Strong, open rules key to Vietnam’s global finance ambition: Expert
The success of an international financial center depends on establishing an open legal framework and a robust pilot regime that can compete globally while ensuring transparency and high standards for all financial products.
THE HANOI TIMES — Ho Chi Minh City’s International Financial Center (IFC), driven by urgent Government direction, is racing to prepare for its launch in November 2025. The Hanoi Times spoke with economist Dr. Dinh The Hien about its prospects for attracting capital, building talent and adapting international common law to strengthen Vietnam’s legal framework and regional positioning.
Economist Dr. Dinh The Hien. Photos: VGP
How realistic is it for Ho Chi Minh City’s IFC, set to begin operations this November, to attract global capital and compete with regional financial hubs like Singapore and Hong Kong in the near term?
The plan to operate an IFC in Ho Chi Minh City is highly ambitious, especially when compared with leading regional hubs that already have fully open markets and strong competitive environments.
Vietnam still runs a managed financial system, particularly in offshore investment activities, the non-convertibility of the VND and tight controls over foreign currency. These measures remain necessary to maintain domestic financial stability while integration continues.
Given these characteristics, the IFC will only be competitive and able to attract international capital if Vietnam creates strong pilot mechanisms that are open and aligned with international standards.
It is similar to the establishment of the Tan Thuan Export Processing Zone 30 to 40 years ago when Vietnam tested new FDI models.
If these pilots are not competitive or aligned with global norms, capital mobilization will be limited. At this stage, detailed sandbox policies have not been widely released, so it is difficult to assess their competitiveness.
If the regulatory framework is strong and open, capital instruments such as government bonds, urban infrastructure bonds and corporate bonds will be attractive.
In the next five years Vietnam is expected to invest hundreds of billions of dollars in infrastructure from expressways and seaports to metro lines. This creates a solid foundation for project bonds that could draw global interest.
The key will be openness, security and efficient capital flows in and out. These must be clearly defined in the pilot regulations and aligned with global financial practices.
In the early phase we should not expect the IFC to immediately attract large capital inflows. The priority should be to establish the institutional structure, put the pilot regulations into competitive operation based on international norms and introduce initial financial products. After one year we will have enough data to evaluate progress and calibrate expectations for stronger inflows.
Ho Chi Minh City.
The IFC is planned for full completion within five years with Thu Thiem as the core location. Is five years enough time for Ho Chi Minh City to build a workforce capable of operating a sophisticated international financial center?
In terms of human resources, Ho Chi Minh City is already a financial center. The city has a deep talent pool that includes domestic experts, foreign specialists working at banks and international financial institutions, investment funds and the stock market.
The city already has capable people and established institutions. The challenge is that these resources have not been concentrated or empowered because of existing financial control regulations.

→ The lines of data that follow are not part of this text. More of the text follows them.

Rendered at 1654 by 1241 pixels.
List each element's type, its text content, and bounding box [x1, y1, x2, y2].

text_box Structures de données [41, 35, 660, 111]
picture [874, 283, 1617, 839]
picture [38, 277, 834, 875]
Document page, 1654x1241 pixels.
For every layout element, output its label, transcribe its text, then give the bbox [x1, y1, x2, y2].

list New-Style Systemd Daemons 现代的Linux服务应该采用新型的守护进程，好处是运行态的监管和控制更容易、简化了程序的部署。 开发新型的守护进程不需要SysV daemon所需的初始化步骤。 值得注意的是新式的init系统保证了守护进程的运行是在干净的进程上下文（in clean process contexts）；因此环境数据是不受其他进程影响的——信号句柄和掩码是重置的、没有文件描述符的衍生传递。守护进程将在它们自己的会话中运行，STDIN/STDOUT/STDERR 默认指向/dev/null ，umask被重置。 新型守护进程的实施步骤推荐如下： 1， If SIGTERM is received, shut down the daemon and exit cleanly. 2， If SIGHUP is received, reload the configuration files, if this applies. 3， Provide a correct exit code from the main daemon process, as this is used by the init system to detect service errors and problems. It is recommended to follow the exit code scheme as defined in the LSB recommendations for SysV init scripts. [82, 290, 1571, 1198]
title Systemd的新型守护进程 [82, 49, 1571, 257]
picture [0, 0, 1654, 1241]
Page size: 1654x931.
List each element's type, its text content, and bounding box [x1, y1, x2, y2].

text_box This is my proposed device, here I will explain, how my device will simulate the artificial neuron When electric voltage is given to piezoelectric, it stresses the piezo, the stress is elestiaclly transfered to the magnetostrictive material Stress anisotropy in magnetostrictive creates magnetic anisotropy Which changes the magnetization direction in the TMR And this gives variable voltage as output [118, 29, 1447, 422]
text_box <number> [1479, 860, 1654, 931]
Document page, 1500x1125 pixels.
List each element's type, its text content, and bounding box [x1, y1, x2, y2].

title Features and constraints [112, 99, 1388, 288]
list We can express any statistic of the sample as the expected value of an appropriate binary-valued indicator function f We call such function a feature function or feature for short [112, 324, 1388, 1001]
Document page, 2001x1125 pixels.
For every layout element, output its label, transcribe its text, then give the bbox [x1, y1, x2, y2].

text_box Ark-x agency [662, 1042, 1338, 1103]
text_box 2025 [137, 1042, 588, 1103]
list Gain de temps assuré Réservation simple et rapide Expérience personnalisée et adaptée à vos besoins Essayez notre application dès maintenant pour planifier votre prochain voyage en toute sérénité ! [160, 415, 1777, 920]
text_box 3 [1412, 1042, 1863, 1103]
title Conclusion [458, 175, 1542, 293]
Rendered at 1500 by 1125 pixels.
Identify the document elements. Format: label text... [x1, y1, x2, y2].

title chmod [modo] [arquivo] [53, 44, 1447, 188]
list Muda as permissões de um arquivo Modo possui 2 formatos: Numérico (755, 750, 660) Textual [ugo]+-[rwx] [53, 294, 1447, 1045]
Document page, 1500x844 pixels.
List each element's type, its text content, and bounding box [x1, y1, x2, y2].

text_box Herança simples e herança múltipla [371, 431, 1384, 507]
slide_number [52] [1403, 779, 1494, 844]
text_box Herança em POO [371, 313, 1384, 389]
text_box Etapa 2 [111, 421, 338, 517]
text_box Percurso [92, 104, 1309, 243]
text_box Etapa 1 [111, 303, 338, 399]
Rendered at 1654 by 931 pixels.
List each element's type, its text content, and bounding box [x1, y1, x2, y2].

If the IFC operates with strong sandboxes and receives adequate state support, human resources will not be a concern.
Five years is more than enough. Financial centers can attract talent very quickly. When Vietnam’s stock market opened in 2000, international funds and experts arrived in large numbers by 2007. Dubai, although a young country, became a major financial hub thanks to strong policy choices.
The essential factor is attractiveness. If the IFC offers good policies and compelling investment opportunities, global institutions and specialists will come, creating the activity the center needs.
This shows that five years is fully sufficient if Vietnam follows the right direction and creates an appealing environment.
The UK will support Vietnam in applying English Common Law within IFC operations. Could the differences between the two legal systems create gray areas or conflicts, particularly involving taxation, risk management, or dispute resolution?
Because Vietnam has a managed financial system and IFCs like the UK have a high level of openness, the IFC must be established as a ring-fenced zone with its own pilot mechanisms. This is similar to how Vietnam once created export processing zones with their own rules to attract investment without disrupting the national legal system.
Applying Common Law inside the IFC will help reduce risks during its development. Organizations and individuals operating inside the IFC will be governed by rules similar to those of major global financial centers.
However, there must be a clear mechanism for controlling capital and financial activities when they leave the IFC and move into the rest of Vietnam. At that point they must still comply with the regulations of the State Bank of Vietnam, the State Securities Commission of Vietnam and the Ministry of Finance.
The biggest challenge is harmonizing the two legal systems. If the gap is too wide, meaning IFC participants enjoy significant advantages inside the zone but face risks or constraints outside it, the IFC’s competitiveness may weaken. Vietnam needs a careful balance to avoid unnecessary gray areas or conflicts.
It is important to stress that the success of the IFC is not about constructing an administrative district. It is about building an open legal framework and a strong pilot regime that can compete globally while ensuring transparency and quality in all financial products traded. The goal is a legal environment that is credible, transparent and consistent, capable of attracting investors while safeguarding macroeconomic stability.